From the entries below, count every line that contains the word "files". Please give the number and nothing else.

+++++

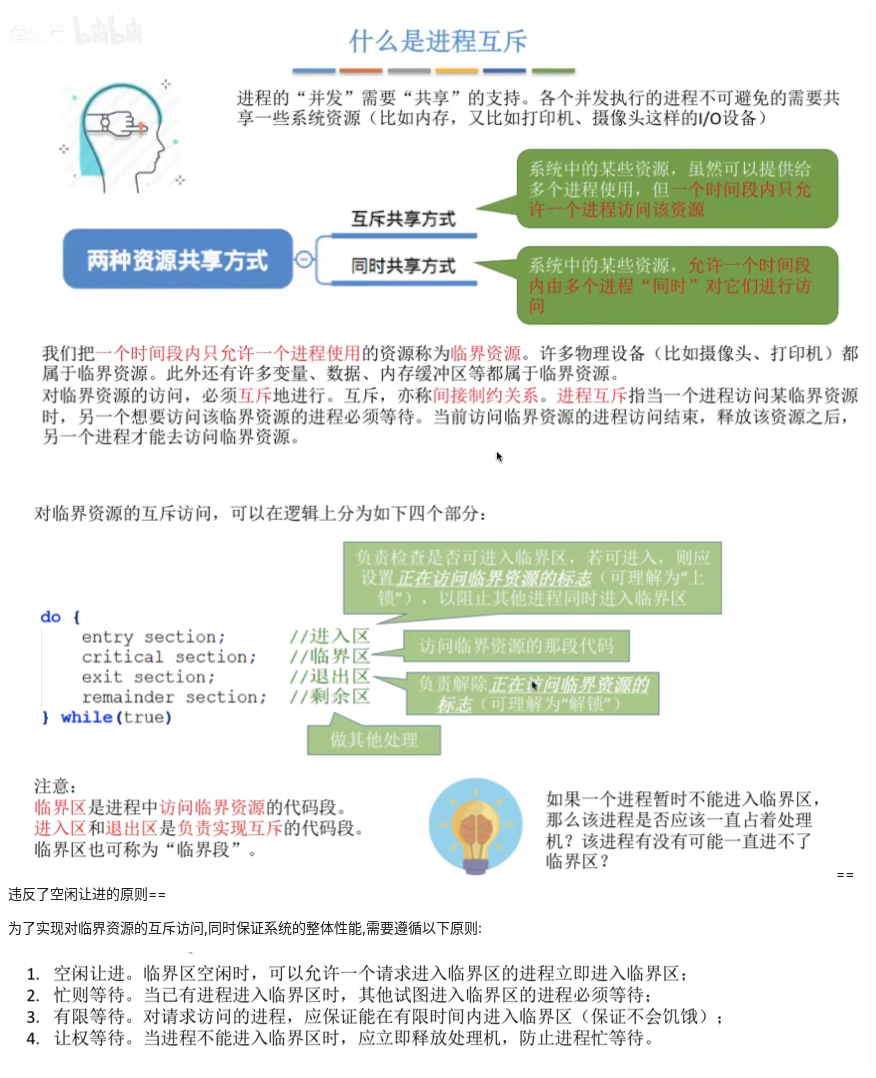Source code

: ![alt text](image-77.png)

![alt text](image-76.png)
==违反了空闲让进的原则==

为了实现对临界资源的互斥访问,同时保证系统的整体性能,需要遵循以下原则:

![alt text](image-78.png)
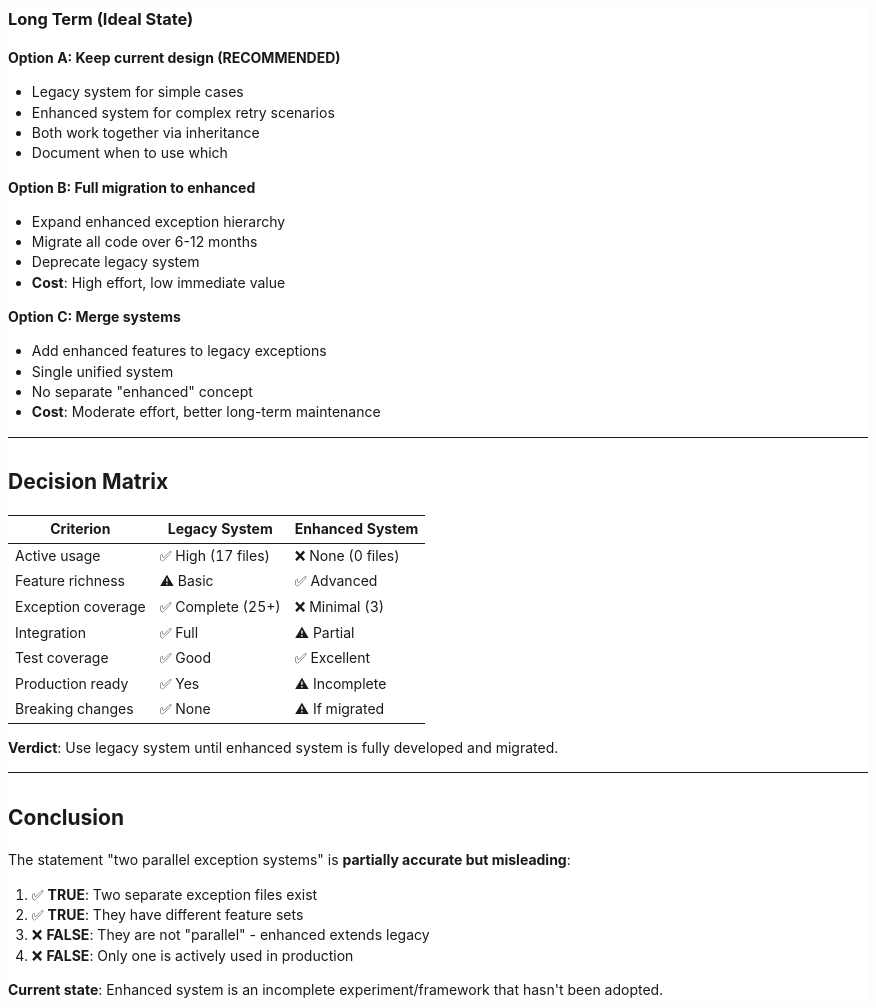 ### Long Term (Ideal State)

**Option A: Keep current design (RECOMMENDED)**
- Legacy system for simple cases
- Enhanced system for complex retry scenarios
- Both work together via inheritance
- Document when to use which

**Option B: Full migration to enhanced**
- Expand enhanced exception hierarchy
- Migrate all code over 6-12 months
- Deprecate legacy system
- **Cost**: High effort, low immediate value

**Option C: Merge systems**
- Add enhanced features to legacy exceptions
- Single unified system
- No separate "enhanced" concept
- **Cost**: Moderate effort, better long-term maintenance

---

## Decision Matrix

| Criterion | Legacy System | Enhanced System |
|-----------|--------------|-----------------|
| Active usage | ✅ High (17 files) | ❌ None (0 files) |
| Feature richness | ⚠️ Basic | ✅ Advanced |
| Exception coverage | ✅ Complete (25+) | ❌ Minimal (3) |
| Integration | ✅ Full | ⚠️ Partial |
| Test coverage | ✅ Good | ✅ Excellent |
| Production ready | ✅ Yes | ⚠️ Incomplete |
| Breaking changes | ✅ None | ⚠️ If migrated |

**Verdict**: Use legacy system until enhanced system is fully developed and migrated.

---

## Conclusion

The statement "two parallel exception systems" is **partially accurate but misleading**:

1. ✅ **TRUE**: Two separate exception files exist
2. ✅ **TRUE**: They have different feature sets
3. ❌ **FALSE**: They are not "parallel" - enhanced extends legacy
4. ❌ **FALSE**: Only one is actively used in production

**Current state**: Enhanced system is an incomplete experiment/framework that hasn't been adopted.
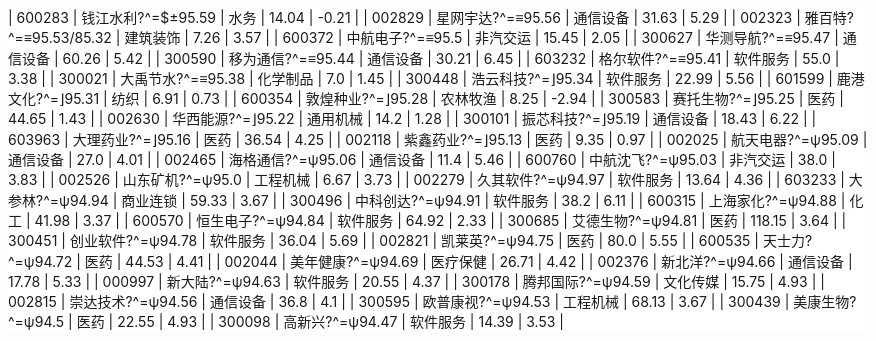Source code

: | 600283 |    钱江水利?^=$±95.59    |    水务    |   14.04   | -0.21  |
| 002829 |    星网宇达?^=≡95.56     |  通信设备  |   31.63   |  5.29  |
| 002323 |  雅百特?^=≡95.53/85.32   |  建筑装饰  |    7.26   |  3.57  |
| 600372 |     中航电子?^=≡95.5     |  非汽交运  |   15.45   |  2.05  |
| 300627 |    华测导航?^=≡95.47     |  通信设备  |   60.26   |  5.42  |
| 300590 |    移为通信?^=≡95.44     |  通信设备  |   30.21   |  6.45  |
| 603232 |    格尔软件?^=≡95.41     |  软件服务  |    55.0   |  3.38  |
| 300021 |    大禹节水?^=≡95.38     |  化学制品  |    7.0    |  1.45  |
| 300448 |    浩云科技?^=⌋95.34     |  软件服务  |   22.99   |  5.56  |
| 601599 |    鹿港文化?^=⌋95.31     |    纺织    |    6.91   |  0.73  |
| 600354 |    敦煌种业?^=⌋95.28     |  农林牧渔  |    8.25   | -2.94  |
| 300583 |    赛托生物?^=⌋95.25     |    医药    |   44.65   |  1.43  |
| 002630 |    华西能源?^=⌋95.22     |  通用机械  |    14.2   |  1.28  |
| 300101 |    振芯科技?^=⌋95.19     |  通信设备  |   18.43   |  6.22  |
| 603963 |    大理药业?^=⌋95.16     |    医药    |   36.54   |  4.25  |
| 002118 |    紫鑫药业?^=⌋95.13     |    医药    |    9.35   |  0.97  |
| 002025 |    航天电器?^=ψ95.09     |  通信设备  |    27.0   |  4.01  |
| 002465 |    海格通信?^=ψ95.06     |  通信设备  |    11.4   |  5.46  |
| 600760 |    中航沈飞?^=ψ95.03     |  非汽交运  |    38.0   |  3.83  |
| 002526 |     山东矿机?^=ψ95.0     |  工程机械  |    6.67   |  3.73  |
| 002279 |    久其软件?^=ψ94.97     |  软件服务  |   13.64   |  4.36  |
| 603233 |     大参林?^=ψ94.94      |  商业连锁  |   59.33   |  3.67  |
| 300496 |    中科创达?^=ψ94.91     |  软件服务  |    38.2   |  6.11  |
| 600315 |    上海家化?^=ψ94.88     |    化工    |   41.98   |  3.37  |
| 600570 |    恒生电子?^=ψ94.84     |  软件服务  |   64.92   |  2.33  |
| 300685 |    艾德生物?^=ψ94.81     |    医药    |   118.15  |  3.64  |
| 300451 |    创业软件?^=ψ94.78     |  软件服务  |   36.04   |  5.69  |
| 002821 |     凯莱英?^=ψ94.75      |    医药    |    80.0   |  5.55  |
| 600535 |     天士力?^=ψ94.72      |    医药    |   44.53   |  4.41  |
| 002044 |    美年健康?^=ψ94.69     |  医疗保健  |   26.71   |  4.42  |
| 002376 |     新北洋?^=ψ94.66      |  通信设备  |   17.78   |  5.33  |
| 000997 |     新大陆?^=ψ94.63      |  软件服务  |   20.55   |  4.37  |
| 300178 |    腾邦国际?^=ψ94.59     |  文化传媒  |   15.75   |  4.93  |
| 002815 |    崇达技术?^=ψ94.56     |  通信设备  |    36.8   |  4.1   |
| 300595 |    欧普康视?^=ψ94.53     |  工程机械  |   68.13   |  3.67  |
| 300439 |     美康生物?^=ψ94.5     |    医药    |   22.55   |  4.93  |
| 300098 |     高新兴?^=ψ94.47      |  软件服务  |   14.39   |  3.53  |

+++++

** Task response **
2